_WORK ITEM:_
Transcribe every one of the following lines word for word, keeping each character and line break unchanged.

[Collected data]
^^^^^^^^^^^^^^^^
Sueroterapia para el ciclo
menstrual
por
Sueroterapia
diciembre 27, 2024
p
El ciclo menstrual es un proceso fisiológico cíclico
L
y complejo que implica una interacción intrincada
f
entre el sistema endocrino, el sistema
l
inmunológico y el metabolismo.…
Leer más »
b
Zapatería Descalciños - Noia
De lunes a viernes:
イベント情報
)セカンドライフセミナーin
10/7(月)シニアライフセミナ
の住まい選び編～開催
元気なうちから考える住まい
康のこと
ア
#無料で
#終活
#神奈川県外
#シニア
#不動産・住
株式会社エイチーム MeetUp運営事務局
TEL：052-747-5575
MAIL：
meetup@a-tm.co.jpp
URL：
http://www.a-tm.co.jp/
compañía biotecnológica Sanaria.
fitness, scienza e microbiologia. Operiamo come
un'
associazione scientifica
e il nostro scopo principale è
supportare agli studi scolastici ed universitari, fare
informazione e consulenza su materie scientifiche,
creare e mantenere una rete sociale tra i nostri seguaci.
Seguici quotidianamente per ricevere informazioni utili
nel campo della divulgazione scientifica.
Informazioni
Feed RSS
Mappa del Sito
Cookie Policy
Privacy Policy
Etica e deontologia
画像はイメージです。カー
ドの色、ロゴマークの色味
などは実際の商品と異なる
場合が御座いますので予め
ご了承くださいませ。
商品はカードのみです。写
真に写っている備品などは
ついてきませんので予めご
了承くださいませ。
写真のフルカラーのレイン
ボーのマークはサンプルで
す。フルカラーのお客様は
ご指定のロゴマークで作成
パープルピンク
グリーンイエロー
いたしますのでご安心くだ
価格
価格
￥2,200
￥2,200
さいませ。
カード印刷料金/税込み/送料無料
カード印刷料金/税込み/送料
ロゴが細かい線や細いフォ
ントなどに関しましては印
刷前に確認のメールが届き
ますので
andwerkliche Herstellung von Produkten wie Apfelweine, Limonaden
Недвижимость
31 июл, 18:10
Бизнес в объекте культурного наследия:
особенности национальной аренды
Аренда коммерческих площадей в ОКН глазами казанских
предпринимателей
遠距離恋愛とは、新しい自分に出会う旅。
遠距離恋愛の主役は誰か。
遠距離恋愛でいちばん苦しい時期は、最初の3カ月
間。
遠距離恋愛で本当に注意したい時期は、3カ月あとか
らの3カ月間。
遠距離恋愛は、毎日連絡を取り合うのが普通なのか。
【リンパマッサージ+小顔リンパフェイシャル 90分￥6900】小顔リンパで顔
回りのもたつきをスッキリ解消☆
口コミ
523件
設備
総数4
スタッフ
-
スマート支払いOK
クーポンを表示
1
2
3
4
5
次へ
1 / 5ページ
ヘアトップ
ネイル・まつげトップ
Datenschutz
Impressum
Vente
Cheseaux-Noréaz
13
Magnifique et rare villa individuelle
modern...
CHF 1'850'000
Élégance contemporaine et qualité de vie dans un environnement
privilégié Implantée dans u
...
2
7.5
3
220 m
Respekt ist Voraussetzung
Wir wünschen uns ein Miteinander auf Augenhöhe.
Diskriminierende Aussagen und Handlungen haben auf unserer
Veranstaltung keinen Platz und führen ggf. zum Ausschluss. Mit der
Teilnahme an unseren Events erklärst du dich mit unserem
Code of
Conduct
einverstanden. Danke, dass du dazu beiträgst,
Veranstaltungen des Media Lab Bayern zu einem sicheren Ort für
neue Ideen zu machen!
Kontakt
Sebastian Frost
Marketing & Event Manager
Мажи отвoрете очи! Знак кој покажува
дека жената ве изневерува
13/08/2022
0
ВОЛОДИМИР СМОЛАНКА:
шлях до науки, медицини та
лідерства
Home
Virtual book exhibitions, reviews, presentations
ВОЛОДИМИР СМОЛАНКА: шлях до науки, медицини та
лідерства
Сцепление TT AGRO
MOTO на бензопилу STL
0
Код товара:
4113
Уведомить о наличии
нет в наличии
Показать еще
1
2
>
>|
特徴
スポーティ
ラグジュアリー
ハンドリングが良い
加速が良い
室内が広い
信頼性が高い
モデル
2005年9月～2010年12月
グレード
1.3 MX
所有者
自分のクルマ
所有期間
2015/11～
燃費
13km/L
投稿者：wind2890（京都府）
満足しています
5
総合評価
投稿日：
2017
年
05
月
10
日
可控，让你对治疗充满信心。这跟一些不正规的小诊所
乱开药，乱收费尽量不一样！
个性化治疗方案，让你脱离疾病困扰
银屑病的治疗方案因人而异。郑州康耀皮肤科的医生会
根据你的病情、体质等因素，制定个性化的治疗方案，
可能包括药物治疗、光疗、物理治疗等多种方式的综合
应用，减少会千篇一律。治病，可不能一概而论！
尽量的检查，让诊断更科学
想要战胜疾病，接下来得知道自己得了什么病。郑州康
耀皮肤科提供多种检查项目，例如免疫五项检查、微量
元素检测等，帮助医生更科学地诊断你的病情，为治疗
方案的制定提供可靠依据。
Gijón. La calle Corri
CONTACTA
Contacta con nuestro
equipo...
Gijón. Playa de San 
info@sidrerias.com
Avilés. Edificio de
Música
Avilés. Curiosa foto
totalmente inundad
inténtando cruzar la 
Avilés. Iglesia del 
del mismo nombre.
^^^^^^^^^^^^^^^^
_OUTPUT:_
Sueroterapia para el ciclo
menstrual
por
Sueroterapia
diciembre 27, 2024
p
El ciclo menstrual es un proceso fisiológico cíclico
L
y complejo que implica una interacción intrincada
f
entre el sistema endocrino, el sistema
l
inmunológico y el metabolismo.…
Leer más »
b
Zapatería Descalciños - Noia
De lunes a viernes:
イベント情報
)セカンドライフセミナーin
10/7(月)シニアライフセミナ
の住まい選び編～開催
元気なうちから考える住まい
康のこと
ア
#無料で
#終活
#神奈川県外
#シニア
#不動産・住
株式会社エイチーム MeetUp運営事務局
TEL：052-747-5575
MAIL：
meetup@a-tm.co.jpp
URL：
http://www.a-tm.co.jp/
compañía biotecnológica Sanaria.
fitness, scienza e microbiologia. Operiamo come
un'
associazione scientifica
e il nostro scopo principale è
supportare agli studi scolastici ed universitari, fare
informazione e consulenza su materie scientifiche,
creare e mantenere una rete sociale tra i nostri seguaci.
Seguici quotidianamente per ricevere informazioni utili
nel campo della divulgazione scientifica.
Informazioni
Feed RSS
Mappa del Sito
Cookie Policy
Privacy Policy
Etica e deontologia
画像はイメージです。カー
ドの色、ロゴマークの色味
などは実際の商品と異なる
場合が御座いますので予め
ご了承くださいませ。
商品はカードのみです。写
真に写っている備品などは
ついてきませんので予めご
了承くださいませ。
写真のフルカラーのレイン
ボーのマークはサンプルで
す。フルカラーのお客様は
ご指定のロゴマークで作成
パープルピンク
グリーンイエロー
いたしますのでご安心くだ
価格
価格
￥2,200
￥2,200
さいませ。
カード印刷料金/税込み/送料無料
カード印刷料金/税込み/送料
ロゴが細かい線や細いフォ
ントなどに関しましては印
刷前に確認のメールが届き
ますので
andwerkliche Herstellung von Produkten wie Apfelweine, Limonaden
Недвижимость
31 июл, 18:10
Бизнес в объекте культурного наследия:
особенности национальной аренды
Аренда коммерческих площадей в ОКН глазами казанских
предпринимателей
遠距離恋愛とは、新しい自分に出会う旅。
遠距離恋愛の主役は誰か。
遠距離恋愛でいちばん苦しい時期は、最初の3カ月
間。
遠距離恋愛で本当に注意したい時期は、3カ月あとか
らの3カ月間。
遠距離恋愛は、毎日連絡を取り合うのが普通なのか。
【リンパマッサージ+小顔リンパフェイシャル 90分￥6900】小顔リンパで顔
回りのもたつきをスッキリ解消☆
口コミ
523件
設備
総数4
スタッフ
-
スマート支払いOK
クーポンを表示
1
2
3
4
5
次へ
1 / 5ページ
ヘアトップ
ネイル・まつげトップ
Datenschutz
Impressum
Vente
Cheseaux-Noréaz
13
Magnifique et rare villa individuelle
modern...
CHF 1'850'000
Élégance contemporaine et qualité de vie dans un environnement
privilégié Implantée dans u
...
2
7.5
3
220 m
Respekt ist Voraussetzung
Wir wünschen uns ein Miteinander auf Augenhöhe.
Diskriminierende Aussagen und Handlungen haben auf unserer
Veranstaltung keinen Platz und führen ggf. zum Ausschluss. Mit der
Teilnahme an unseren Events erklärst du dich mit unserem
Code of
Conduct
einverstanden. Danke, dass du dazu beiträgst,
Veranstaltungen des Media Lab Bayern zu einem sicheren Ort für
neue Ideen zu machen!
Kontakt
Sebastian Frost
Marketing & Event Manager
Мажи отвoрете очи! Знак кој покажува
дека жената ве изневерува
13/08/2022
0
ВОЛОДИМИР СМОЛАНКА:
шлях до науки, медицини та
лідерства
Home
Virtual book exhibitions, reviews, presentations
ВОЛОДИМИР СМОЛАНКА: шлях до науки, медицини та
лідерства
Сцепление TT AGRO
MOTO на бензопилу STL
0
Код товара:
4113
Уведомить о наличии
нет в наличии
Показать еще
1
2
>
>|
特徴
スポーティ
ラグジュアリー
ハンドリングが良い
加速が良い
室内が広い
信頼性が高い
モデル
2005年9月～2010年12月
グレード
1.3 MX
所有者
自分のクルマ
所有期間
2015/11～
燃費
13km/L
投稿者：wind2890（京都府）
満足しています
5
総合評価
投稿日：
2017
年
05
月
10
日
可控，让你对治疗充满信心。这跟一些不正规的小诊所
乱开药，乱收费尽量不一样！
个性化治疗方案，让你脱离疾病困扰
银屑病的治疗方案因人而异。郑州康耀皮肤科的医生会
根据你的病情、体质等因素，制定个性化的治疗方案，
可能包括药物治疗、光疗、物理治疗等多种方式的综合
应用，减少会千篇一律。治病，可不能一概而论！
尽量的检查，让诊断更科学
想要战胜疾病，接下来得知道自己得了什么病。郑州康
耀皮肤科提供多种检查项目，例如免疫五项检查、微量
元素检测等，帮助医生更科学地诊断你的病情，为治疗
方案的制定提供可靠依据。
Gijón. La calle Corri
CONTACTA
Contacta con nuestro
equipo...
Gijón. Playa de San 
info@sidrerias.com
Avilés. Edificio de
Música
Avilés. Curiosa foto
totalmente inundad
inténtando cruzar la 
Avilés. Iglesia del 
del mismo nombre.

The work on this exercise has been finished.